Top of Records shown
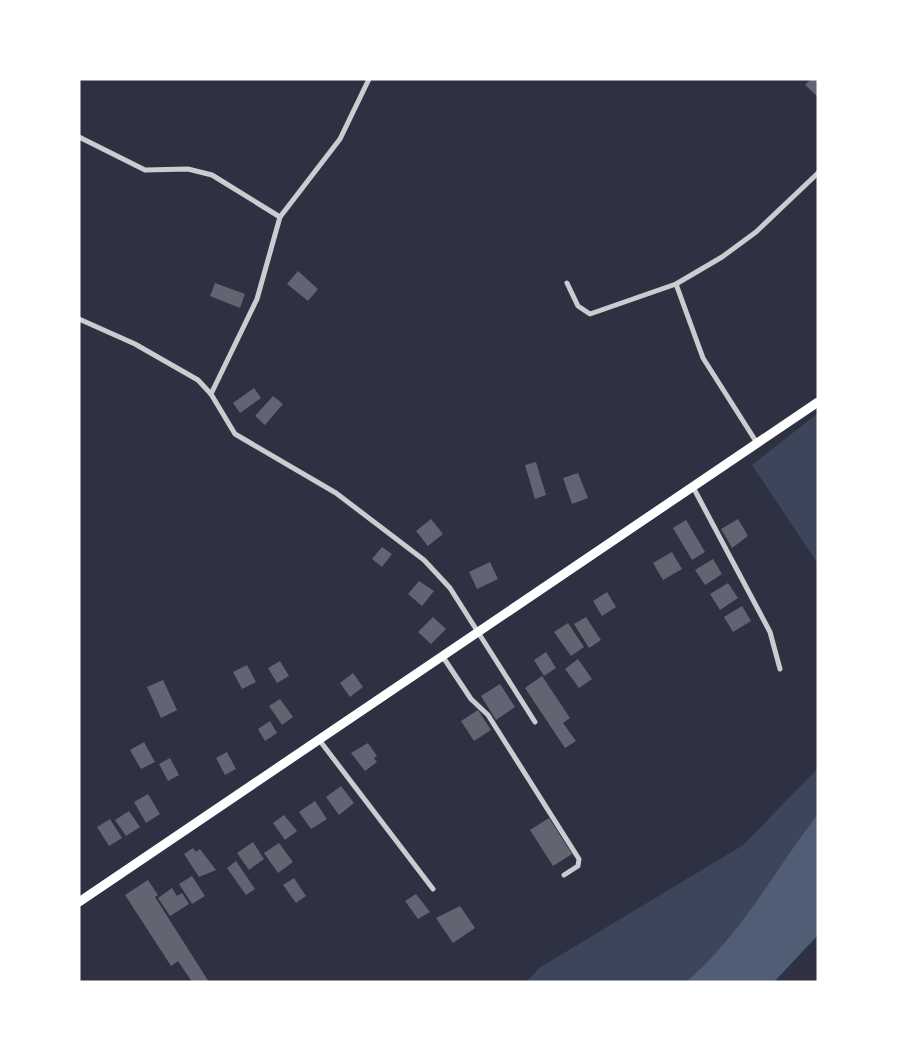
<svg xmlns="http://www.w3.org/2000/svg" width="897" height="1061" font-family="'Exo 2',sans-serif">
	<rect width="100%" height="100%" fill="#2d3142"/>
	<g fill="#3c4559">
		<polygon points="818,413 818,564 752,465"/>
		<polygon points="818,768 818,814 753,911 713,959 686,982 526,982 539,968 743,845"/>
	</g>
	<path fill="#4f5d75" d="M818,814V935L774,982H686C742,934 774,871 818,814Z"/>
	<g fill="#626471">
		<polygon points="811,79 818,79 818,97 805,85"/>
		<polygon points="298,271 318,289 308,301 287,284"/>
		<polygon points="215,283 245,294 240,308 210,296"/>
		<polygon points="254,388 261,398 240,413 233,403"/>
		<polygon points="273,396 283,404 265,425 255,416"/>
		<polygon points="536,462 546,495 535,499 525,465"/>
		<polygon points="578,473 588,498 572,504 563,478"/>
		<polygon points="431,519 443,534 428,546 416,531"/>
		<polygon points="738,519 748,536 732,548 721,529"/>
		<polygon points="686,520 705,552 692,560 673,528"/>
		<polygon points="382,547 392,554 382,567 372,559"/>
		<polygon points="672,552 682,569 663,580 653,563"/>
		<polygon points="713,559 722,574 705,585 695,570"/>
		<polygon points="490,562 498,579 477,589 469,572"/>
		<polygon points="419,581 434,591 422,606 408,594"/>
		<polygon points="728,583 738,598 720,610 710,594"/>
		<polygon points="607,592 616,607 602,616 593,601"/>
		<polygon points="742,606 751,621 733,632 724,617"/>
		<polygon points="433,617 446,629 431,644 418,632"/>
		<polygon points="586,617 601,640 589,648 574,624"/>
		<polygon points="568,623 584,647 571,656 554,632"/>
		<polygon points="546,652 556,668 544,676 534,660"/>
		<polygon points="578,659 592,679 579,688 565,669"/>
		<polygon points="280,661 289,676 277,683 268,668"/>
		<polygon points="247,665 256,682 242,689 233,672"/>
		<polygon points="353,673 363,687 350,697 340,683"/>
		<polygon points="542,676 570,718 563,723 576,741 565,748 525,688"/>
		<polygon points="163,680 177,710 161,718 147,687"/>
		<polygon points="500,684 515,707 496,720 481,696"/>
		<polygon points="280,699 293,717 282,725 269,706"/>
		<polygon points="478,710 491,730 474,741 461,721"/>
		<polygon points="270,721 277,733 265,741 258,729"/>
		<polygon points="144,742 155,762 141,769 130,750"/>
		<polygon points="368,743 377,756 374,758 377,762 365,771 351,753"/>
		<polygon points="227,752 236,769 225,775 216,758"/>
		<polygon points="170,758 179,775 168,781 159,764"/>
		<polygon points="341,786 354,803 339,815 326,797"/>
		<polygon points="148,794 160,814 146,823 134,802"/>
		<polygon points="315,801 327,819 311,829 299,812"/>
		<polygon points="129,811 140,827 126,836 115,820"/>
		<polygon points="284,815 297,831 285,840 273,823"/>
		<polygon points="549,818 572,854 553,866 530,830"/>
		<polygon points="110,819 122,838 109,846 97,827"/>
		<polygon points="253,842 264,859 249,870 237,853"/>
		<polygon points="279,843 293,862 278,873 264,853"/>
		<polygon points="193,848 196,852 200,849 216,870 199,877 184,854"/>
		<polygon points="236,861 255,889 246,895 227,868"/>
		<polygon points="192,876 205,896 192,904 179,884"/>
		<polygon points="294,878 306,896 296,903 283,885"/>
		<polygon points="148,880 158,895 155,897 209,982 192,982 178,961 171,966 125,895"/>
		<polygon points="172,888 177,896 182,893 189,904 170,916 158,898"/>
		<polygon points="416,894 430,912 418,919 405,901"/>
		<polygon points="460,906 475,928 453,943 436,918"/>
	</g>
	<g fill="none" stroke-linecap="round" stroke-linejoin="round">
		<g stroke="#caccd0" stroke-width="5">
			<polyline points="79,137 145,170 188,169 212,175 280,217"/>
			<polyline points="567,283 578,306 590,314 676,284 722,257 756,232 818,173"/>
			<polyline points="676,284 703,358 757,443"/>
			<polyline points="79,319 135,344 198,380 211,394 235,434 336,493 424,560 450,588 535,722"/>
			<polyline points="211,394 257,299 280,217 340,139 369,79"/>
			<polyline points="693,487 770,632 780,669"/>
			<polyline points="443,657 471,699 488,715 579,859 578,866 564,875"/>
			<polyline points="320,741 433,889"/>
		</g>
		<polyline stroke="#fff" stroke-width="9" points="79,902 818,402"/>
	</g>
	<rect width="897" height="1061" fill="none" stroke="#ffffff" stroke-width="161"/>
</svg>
Bottom of Records shown
Top of Records shown
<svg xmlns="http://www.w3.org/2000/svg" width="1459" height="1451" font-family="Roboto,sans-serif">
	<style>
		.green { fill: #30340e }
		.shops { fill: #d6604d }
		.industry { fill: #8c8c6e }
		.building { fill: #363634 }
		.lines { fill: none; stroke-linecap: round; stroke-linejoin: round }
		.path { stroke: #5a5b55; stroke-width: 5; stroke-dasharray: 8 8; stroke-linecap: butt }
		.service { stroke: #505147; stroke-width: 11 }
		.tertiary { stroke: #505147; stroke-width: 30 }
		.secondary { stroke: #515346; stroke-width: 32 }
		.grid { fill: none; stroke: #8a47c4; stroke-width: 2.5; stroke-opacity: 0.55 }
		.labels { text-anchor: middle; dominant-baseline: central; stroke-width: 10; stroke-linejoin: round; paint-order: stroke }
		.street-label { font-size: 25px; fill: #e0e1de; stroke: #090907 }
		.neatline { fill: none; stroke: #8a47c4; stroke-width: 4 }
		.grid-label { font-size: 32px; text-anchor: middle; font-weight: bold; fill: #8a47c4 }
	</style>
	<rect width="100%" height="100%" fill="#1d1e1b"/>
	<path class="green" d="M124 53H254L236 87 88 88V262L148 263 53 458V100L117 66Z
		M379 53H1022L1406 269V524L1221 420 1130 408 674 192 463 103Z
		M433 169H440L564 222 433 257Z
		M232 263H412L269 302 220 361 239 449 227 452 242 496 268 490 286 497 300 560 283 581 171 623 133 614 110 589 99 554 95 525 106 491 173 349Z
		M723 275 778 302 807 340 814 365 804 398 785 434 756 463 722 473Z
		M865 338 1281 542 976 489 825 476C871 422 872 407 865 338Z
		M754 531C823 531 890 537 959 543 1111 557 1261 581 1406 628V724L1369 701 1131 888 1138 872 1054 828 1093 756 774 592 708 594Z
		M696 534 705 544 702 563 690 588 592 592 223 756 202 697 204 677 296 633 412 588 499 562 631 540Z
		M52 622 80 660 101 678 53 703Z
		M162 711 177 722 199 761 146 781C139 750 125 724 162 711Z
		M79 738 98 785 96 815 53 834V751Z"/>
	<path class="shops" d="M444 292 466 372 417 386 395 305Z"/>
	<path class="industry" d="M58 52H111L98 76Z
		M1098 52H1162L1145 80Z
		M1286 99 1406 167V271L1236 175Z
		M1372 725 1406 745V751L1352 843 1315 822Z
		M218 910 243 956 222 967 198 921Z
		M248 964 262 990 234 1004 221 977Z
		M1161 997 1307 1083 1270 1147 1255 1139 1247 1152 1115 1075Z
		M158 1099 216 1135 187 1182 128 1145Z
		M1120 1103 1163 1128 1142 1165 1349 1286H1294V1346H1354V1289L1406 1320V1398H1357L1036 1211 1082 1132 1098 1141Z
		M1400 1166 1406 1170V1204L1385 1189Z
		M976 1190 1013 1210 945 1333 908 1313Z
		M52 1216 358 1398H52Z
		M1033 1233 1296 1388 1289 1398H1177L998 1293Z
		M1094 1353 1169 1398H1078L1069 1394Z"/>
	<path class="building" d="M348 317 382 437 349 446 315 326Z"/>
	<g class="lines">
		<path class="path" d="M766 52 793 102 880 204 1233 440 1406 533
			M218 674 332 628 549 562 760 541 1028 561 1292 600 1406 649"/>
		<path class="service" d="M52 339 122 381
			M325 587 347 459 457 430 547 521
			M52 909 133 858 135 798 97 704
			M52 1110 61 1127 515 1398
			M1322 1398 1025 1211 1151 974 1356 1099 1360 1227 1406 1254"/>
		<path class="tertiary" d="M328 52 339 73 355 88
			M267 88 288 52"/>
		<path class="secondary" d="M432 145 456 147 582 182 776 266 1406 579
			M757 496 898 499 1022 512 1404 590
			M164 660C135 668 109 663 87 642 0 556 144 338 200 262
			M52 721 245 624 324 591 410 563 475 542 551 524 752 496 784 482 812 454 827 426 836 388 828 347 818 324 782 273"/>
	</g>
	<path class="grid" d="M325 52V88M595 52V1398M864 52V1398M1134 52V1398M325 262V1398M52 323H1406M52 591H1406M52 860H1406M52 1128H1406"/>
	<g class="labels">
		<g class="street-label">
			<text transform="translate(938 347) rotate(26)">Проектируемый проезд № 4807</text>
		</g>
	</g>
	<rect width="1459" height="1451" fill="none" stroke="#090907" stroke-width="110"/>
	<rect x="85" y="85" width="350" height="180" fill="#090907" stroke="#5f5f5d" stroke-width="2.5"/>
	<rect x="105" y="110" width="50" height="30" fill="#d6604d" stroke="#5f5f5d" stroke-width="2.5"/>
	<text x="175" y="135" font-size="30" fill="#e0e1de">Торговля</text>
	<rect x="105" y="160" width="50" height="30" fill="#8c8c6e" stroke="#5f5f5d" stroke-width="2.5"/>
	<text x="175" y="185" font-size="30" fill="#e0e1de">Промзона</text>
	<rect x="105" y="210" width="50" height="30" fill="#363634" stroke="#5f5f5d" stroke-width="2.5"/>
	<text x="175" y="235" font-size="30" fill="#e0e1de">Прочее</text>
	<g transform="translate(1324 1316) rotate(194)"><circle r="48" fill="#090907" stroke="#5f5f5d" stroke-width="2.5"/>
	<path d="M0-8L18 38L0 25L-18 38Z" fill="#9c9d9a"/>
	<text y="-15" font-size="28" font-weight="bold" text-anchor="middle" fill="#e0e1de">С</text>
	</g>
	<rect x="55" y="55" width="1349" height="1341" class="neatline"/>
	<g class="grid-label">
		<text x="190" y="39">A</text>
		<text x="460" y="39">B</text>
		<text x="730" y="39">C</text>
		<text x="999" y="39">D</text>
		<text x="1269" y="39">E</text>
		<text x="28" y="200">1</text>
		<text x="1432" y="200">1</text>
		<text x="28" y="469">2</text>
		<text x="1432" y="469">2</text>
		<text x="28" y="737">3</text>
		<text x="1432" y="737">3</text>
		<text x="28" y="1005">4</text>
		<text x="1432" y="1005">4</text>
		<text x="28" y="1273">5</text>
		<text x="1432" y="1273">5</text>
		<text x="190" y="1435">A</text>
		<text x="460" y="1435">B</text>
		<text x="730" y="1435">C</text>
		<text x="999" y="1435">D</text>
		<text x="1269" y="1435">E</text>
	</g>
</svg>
Bottom of Records shown
Top of Records shown
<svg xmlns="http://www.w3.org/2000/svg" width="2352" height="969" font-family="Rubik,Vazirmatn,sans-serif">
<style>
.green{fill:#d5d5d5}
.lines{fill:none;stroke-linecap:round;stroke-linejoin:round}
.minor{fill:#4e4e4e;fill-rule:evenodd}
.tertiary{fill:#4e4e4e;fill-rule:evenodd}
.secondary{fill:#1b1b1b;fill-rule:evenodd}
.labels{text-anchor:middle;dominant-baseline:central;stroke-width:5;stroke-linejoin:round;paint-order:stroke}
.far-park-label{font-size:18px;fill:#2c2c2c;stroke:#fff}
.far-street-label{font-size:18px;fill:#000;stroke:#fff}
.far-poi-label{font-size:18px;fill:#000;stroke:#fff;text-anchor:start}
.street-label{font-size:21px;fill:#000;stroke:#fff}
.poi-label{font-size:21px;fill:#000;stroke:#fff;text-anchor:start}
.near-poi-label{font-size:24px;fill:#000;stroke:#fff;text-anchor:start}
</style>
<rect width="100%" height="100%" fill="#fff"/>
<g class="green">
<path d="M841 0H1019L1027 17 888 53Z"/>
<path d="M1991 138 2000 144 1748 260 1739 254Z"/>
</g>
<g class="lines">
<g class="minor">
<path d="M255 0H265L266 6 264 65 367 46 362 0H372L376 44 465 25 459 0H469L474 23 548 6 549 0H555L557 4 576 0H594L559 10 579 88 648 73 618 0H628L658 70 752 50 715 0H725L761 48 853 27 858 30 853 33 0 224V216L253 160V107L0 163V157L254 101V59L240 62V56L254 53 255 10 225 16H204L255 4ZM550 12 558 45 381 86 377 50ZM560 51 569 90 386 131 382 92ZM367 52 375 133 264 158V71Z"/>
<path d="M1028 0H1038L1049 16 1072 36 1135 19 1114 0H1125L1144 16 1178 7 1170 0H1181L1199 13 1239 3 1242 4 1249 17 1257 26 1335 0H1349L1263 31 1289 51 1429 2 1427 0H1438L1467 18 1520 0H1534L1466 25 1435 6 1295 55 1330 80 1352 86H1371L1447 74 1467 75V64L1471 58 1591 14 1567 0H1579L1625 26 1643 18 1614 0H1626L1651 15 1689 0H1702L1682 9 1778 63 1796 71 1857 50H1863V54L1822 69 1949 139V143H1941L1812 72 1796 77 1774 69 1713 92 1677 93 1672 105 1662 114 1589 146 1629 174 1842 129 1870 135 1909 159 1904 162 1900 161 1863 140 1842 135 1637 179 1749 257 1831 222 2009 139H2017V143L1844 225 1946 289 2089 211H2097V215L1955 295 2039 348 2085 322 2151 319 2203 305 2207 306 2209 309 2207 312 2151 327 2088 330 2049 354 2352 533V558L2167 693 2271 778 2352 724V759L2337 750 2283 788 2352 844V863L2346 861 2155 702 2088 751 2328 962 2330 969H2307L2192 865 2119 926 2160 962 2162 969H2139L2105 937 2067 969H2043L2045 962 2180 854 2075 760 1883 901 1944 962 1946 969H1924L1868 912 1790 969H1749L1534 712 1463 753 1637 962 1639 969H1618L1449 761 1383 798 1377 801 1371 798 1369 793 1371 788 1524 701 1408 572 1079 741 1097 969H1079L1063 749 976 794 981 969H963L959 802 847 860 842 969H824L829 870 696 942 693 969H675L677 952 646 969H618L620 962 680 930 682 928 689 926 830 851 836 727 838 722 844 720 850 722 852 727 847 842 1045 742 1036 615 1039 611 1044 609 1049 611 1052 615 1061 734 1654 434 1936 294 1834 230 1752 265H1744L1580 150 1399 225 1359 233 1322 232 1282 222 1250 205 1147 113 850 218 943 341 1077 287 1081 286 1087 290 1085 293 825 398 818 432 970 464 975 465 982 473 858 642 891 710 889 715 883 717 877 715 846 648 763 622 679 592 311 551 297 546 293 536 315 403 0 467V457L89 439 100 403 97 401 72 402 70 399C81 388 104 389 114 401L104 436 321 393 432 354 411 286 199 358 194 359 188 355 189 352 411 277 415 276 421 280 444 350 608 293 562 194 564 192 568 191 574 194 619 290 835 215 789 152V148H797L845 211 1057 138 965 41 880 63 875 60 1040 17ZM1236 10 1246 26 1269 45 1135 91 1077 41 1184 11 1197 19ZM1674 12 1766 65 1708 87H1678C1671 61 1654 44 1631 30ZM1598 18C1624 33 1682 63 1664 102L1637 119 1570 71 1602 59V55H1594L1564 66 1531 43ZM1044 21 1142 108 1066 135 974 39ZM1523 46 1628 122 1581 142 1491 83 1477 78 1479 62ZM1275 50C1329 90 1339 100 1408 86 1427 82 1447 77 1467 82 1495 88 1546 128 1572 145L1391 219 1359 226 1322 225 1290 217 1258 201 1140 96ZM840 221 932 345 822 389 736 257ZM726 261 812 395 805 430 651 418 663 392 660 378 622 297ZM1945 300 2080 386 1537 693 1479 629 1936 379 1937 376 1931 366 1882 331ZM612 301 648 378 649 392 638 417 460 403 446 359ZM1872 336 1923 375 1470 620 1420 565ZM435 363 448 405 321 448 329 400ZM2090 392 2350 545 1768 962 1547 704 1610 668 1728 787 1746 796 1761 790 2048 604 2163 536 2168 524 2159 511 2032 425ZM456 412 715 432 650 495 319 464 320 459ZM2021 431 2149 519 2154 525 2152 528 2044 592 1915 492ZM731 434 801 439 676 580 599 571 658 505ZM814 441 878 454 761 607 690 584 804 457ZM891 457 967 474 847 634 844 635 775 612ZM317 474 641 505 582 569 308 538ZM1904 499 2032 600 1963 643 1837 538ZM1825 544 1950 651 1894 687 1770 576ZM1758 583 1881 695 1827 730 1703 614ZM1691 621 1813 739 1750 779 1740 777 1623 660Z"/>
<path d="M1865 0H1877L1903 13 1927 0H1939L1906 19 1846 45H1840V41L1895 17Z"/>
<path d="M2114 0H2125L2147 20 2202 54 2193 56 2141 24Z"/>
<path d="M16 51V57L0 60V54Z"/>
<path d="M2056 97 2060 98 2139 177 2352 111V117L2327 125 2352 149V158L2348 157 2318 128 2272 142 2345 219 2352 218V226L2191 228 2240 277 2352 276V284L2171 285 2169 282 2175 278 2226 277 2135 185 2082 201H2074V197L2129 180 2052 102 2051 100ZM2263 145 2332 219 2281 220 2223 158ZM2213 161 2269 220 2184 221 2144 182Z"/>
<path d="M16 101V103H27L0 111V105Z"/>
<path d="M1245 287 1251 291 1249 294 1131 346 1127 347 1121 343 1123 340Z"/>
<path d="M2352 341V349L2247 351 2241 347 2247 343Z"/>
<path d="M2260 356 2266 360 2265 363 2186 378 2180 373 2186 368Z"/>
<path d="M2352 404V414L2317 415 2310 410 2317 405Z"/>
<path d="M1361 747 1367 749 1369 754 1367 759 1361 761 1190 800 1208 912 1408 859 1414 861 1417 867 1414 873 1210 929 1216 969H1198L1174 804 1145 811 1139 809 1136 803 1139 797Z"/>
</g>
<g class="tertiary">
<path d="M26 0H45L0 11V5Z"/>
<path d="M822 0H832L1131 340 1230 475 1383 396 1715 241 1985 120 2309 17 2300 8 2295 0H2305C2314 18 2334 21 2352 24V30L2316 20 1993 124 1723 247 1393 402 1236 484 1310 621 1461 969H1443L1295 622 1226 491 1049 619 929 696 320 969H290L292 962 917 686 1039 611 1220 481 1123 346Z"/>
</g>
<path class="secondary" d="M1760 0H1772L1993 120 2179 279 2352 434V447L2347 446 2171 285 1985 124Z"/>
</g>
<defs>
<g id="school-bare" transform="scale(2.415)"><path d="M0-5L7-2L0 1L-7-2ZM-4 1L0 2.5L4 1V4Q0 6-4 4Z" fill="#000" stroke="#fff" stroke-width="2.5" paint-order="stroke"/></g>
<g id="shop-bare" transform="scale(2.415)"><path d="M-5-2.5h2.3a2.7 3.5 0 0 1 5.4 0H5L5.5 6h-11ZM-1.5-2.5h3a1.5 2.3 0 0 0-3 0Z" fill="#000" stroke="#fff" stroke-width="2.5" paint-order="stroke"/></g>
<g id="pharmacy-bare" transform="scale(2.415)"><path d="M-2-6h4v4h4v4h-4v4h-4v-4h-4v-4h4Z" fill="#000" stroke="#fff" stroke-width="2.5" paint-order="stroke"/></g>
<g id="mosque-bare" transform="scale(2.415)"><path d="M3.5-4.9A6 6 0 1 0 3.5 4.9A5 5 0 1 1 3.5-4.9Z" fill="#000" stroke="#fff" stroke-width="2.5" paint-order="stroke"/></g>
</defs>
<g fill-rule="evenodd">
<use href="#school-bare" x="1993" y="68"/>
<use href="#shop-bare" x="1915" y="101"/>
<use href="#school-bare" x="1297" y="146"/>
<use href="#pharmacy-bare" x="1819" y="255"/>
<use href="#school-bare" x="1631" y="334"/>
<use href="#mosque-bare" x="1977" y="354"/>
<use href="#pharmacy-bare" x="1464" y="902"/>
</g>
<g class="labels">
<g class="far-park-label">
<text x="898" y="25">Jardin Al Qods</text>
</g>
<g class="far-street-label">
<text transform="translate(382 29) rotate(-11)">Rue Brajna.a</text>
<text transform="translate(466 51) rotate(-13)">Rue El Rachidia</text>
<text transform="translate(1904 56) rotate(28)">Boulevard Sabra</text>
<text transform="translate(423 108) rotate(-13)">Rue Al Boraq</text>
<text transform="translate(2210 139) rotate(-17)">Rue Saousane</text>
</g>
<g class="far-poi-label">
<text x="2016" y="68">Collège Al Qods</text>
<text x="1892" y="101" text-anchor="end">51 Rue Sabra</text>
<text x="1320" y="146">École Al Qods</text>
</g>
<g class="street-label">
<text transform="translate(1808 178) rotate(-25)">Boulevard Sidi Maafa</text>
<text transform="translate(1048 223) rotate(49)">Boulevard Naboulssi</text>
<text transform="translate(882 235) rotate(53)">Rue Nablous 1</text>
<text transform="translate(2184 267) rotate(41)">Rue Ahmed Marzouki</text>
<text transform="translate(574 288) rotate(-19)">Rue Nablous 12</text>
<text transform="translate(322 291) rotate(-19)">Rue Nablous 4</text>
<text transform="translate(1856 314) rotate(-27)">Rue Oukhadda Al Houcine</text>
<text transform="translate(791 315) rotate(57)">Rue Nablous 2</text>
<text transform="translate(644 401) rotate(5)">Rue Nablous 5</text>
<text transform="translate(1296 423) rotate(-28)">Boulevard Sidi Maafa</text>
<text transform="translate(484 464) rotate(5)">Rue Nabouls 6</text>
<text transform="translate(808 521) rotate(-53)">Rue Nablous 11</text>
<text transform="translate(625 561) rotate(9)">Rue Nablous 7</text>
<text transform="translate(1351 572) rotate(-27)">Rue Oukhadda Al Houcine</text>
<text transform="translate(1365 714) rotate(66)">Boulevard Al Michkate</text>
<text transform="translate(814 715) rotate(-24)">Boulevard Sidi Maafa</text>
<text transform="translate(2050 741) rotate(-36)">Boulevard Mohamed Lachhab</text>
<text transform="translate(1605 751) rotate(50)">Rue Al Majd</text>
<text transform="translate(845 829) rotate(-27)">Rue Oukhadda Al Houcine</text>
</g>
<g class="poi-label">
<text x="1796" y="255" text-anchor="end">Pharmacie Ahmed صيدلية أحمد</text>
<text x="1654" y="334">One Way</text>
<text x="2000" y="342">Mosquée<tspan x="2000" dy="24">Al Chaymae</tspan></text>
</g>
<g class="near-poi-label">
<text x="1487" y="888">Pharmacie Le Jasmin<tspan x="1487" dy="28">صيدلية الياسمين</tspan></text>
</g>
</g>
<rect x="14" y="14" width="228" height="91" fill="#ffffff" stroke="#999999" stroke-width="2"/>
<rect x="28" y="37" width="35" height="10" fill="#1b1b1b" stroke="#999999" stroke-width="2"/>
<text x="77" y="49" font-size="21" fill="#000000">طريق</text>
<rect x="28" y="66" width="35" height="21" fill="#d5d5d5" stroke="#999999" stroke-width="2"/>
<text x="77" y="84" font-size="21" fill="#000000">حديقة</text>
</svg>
Bottom of Records shown
» **What to do**:
Check each line above for the word "evenodd", then give only the number of lines that have it.

» **Answer area**:
4